>>>>
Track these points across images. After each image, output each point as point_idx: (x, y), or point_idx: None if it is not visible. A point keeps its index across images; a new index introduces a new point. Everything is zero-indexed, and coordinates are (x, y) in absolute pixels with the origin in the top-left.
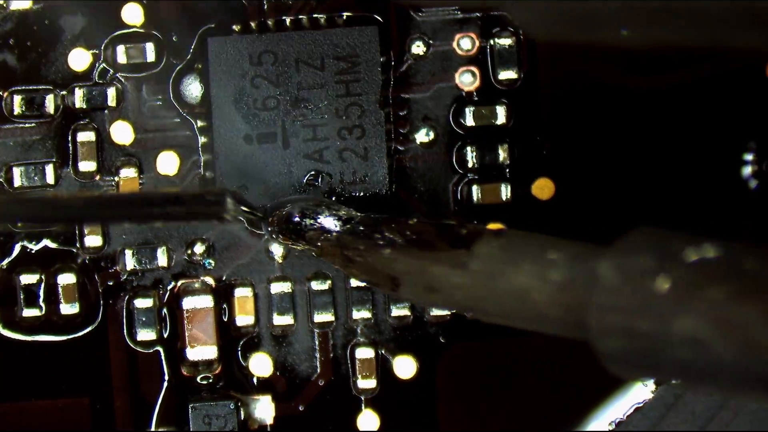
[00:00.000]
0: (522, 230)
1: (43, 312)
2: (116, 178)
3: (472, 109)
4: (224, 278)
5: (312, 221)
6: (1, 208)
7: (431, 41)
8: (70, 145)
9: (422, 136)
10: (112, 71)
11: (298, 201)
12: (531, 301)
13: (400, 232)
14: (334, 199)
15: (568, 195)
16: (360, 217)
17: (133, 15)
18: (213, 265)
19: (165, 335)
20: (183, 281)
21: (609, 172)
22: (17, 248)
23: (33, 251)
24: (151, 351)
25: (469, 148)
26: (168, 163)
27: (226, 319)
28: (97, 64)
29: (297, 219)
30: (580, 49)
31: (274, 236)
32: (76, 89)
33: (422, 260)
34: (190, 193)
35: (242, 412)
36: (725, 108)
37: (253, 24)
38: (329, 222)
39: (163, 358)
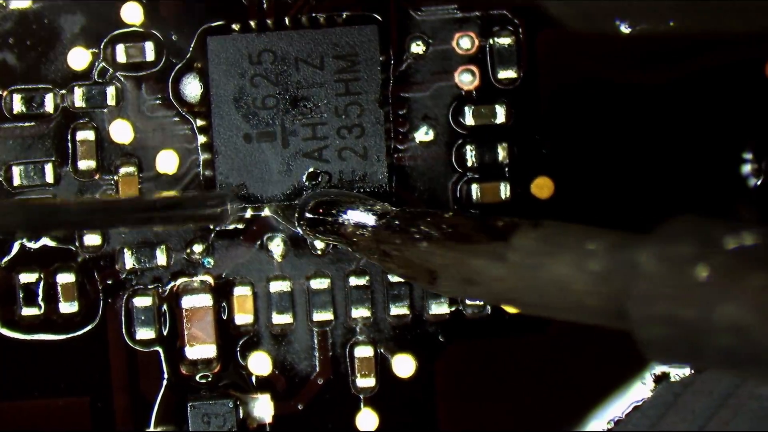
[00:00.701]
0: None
1: (43, 311)
2: (115, 177)
3: (471, 108)
4: (223, 277)
5: (347, 216)
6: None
7: (431, 40)
8: (69, 144)
9: (422, 135)
10: (111, 70)
11: (331, 196)
12: (571, 291)
13: (437, 226)
14: None
15: (568, 194)
16: (395, 211)
17: (132, 14)
18: (212, 264)
19: (164, 334)
20: (182, 280)
21: (608, 170)
22: (16, 247)
23: (32, 250)
24: (151, 350)
25: (468, 147)
26: (167, 161)
27: (225, 318)
28: (96, 63)
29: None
30: (580, 47)
31: (307, 231)
32: (76, 88)
33: (460, 253)
34: (191, 197)
35: (241, 411)
36: (724, 106)
37: (252, 23)
38: (364, 217)
39: (162, 356)
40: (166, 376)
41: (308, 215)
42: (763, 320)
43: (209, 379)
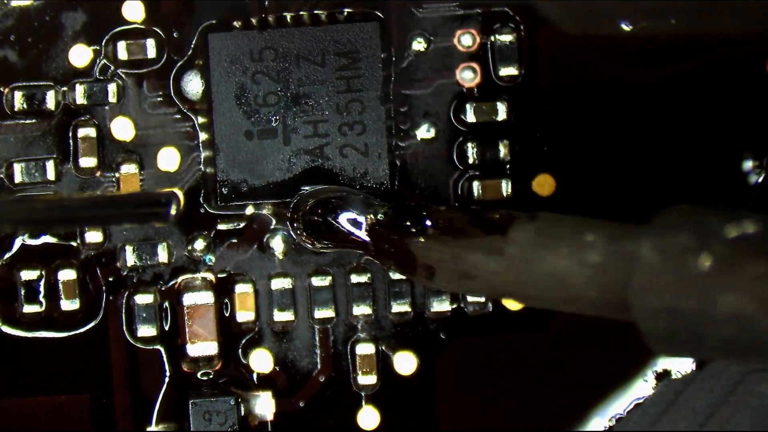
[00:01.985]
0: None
1: (44, 308)
2: (117, 174)
3: (472, 105)
4: (225, 274)
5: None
6: None
7: (432, 37)
8: (70, 141)
9: (423, 132)
10: (112, 67)
11: (323, 192)
12: (570, 283)
13: (433, 220)
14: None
15: (569, 191)
16: (391, 207)
17: (133, 11)
18: (213, 261)
19: (166, 331)
20: (184, 277)
21: (609, 167)
22: (17, 244)
23: (33, 247)
24: (152, 347)
25: (469, 144)
26: (169, 159)
27: (226, 315)
28: (97, 61)
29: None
30: (580, 45)
31: (303, 237)
32: (77, 85)
33: (457, 247)
34: (135, 194)
35: (242, 408)
36: (726, 103)
37: (254, 20)
38: (360, 215)
39: (163, 354)
40: (167, 373)
41: (304, 217)
42: (764, 309)
43: (210, 377)
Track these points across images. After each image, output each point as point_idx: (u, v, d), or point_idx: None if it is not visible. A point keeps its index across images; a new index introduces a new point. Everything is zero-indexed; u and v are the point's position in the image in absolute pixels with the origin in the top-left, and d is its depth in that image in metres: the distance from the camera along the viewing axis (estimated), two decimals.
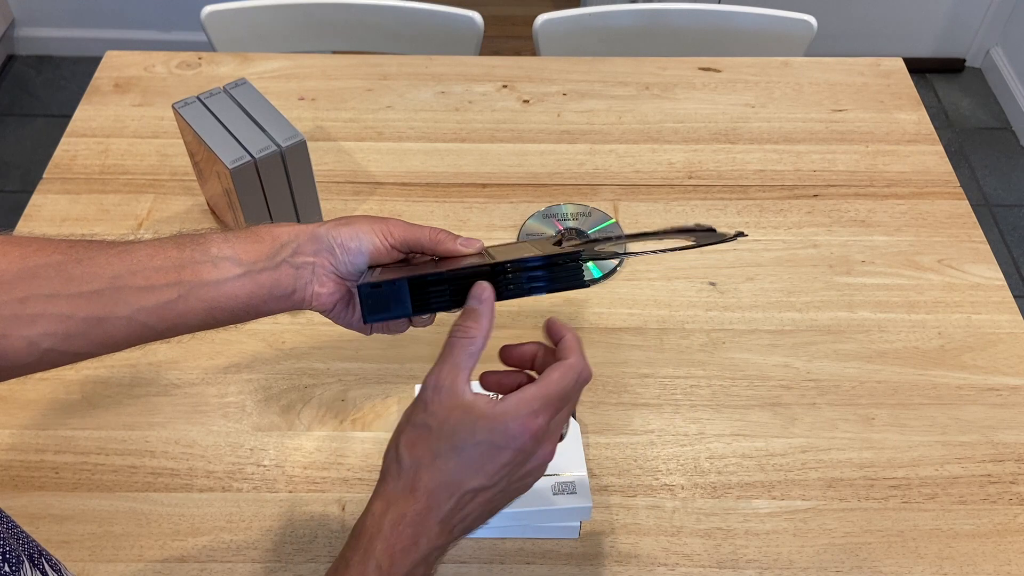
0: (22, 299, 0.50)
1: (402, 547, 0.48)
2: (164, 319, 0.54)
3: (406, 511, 0.49)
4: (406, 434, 0.51)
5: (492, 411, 0.49)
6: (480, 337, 0.52)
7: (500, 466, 0.50)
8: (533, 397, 0.50)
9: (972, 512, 0.74)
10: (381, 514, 0.49)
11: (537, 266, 0.55)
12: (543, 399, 0.50)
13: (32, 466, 0.77)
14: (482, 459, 0.49)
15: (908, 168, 1.04)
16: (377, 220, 0.60)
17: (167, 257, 0.55)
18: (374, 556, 0.48)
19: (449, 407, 0.50)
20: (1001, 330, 0.88)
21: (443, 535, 0.50)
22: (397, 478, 0.50)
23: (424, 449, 0.50)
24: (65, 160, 1.03)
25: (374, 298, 0.56)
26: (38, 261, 0.52)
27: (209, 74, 1.15)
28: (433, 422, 0.50)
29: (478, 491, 0.50)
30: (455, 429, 0.49)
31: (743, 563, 0.71)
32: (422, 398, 0.51)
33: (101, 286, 0.52)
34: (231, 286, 0.55)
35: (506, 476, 0.50)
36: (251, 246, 0.57)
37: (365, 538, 0.49)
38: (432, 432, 0.50)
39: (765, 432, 0.80)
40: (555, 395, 0.51)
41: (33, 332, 0.51)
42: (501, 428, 0.49)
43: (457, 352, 0.51)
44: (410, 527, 0.49)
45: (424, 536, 0.49)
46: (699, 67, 1.17)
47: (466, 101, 1.12)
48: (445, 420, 0.50)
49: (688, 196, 1.00)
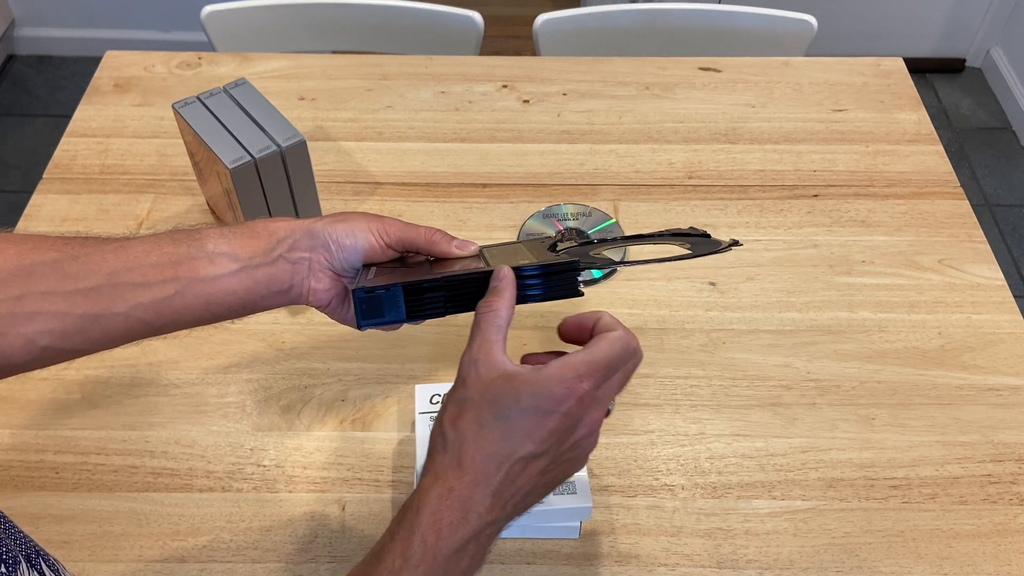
0: (18, 297, 0.50)
1: (450, 521, 0.47)
2: (161, 315, 0.54)
3: (454, 484, 0.47)
4: (448, 410, 0.50)
5: (535, 376, 0.48)
6: (504, 309, 0.52)
7: (548, 432, 0.48)
8: (578, 362, 0.49)
9: (972, 512, 0.74)
10: (428, 488, 0.48)
11: (533, 274, 0.56)
12: (588, 364, 0.49)
13: (32, 466, 0.77)
14: (528, 426, 0.48)
15: (908, 168, 1.04)
16: (374, 218, 0.60)
17: (163, 253, 0.55)
18: (419, 530, 0.47)
19: (488, 378, 0.49)
20: (1001, 330, 0.88)
21: (495, 509, 0.48)
22: (444, 452, 0.49)
23: (468, 421, 0.48)
24: (65, 160, 1.03)
25: (369, 303, 0.56)
26: (34, 259, 0.52)
27: (209, 74, 1.15)
28: (474, 394, 0.49)
29: (529, 460, 0.48)
30: (497, 397, 0.48)
31: (743, 563, 0.71)
32: (460, 375, 0.50)
33: (98, 283, 0.52)
34: (228, 282, 0.55)
35: (555, 443, 0.49)
36: (247, 241, 0.57)
37: (412, 512, 0.47)
38: (474, 404, 0.48)
39: (765, 432, 0.80)
40: (601, 361, 0.50)
41: (30, 330, 0.51)
42: (545, 392, 0.48)
43: (485, 327, 0.51)
44: (458, 501, 0.47)
45: (474, 510, 0.47)
46: (699, 67, 1.17)
47: (466, 101, 1.12)
48: (486, 390, 0.49)
49: (688, 196, 1.00)
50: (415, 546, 0.46)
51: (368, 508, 0.74)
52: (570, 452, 0.50)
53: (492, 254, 0.61)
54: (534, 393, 0.48)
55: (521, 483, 0.49)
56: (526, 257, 0.58)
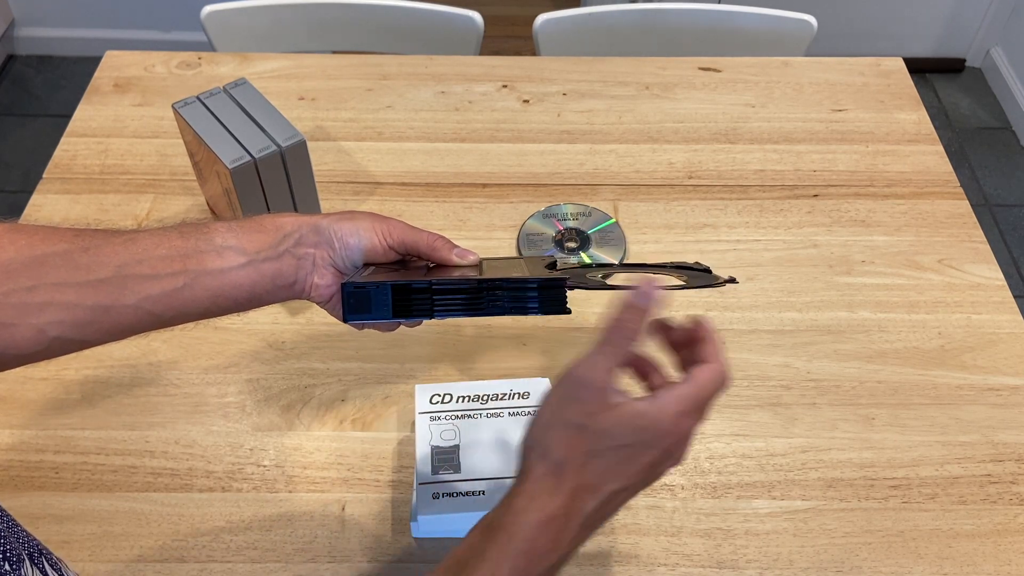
<<<<
■ **TASK TO COMPLETE**
Within the material above, transcribe exactly the lines that run from the line holding "18: (374, 556, 0.48)" through the line holding "34: (231, 286, 0.55)".

■ **TASK ANSWER**
18: (374, 556, 0.48)
19: (449, 407, 0.50)
20: (1001, 330, 0.88)
21: (443, 535, 0.50)
22: (397, 478, 0.50)
23: (424, 449, 0.50)
24: (65, 160, 1.03)
25: (374, 298, 0.56)
26: (38, 261, 0.52)
27: (209, 74, 1.15)
28: (433, 422, 0.50)
29: (478, 491, 0.50)
30: (455, 429, 0.49)
31: (743, 563, 0.71)
32: (422, 398, 0.51)
33: (101, 286, 0.52)
34: (231, 286, 0.55)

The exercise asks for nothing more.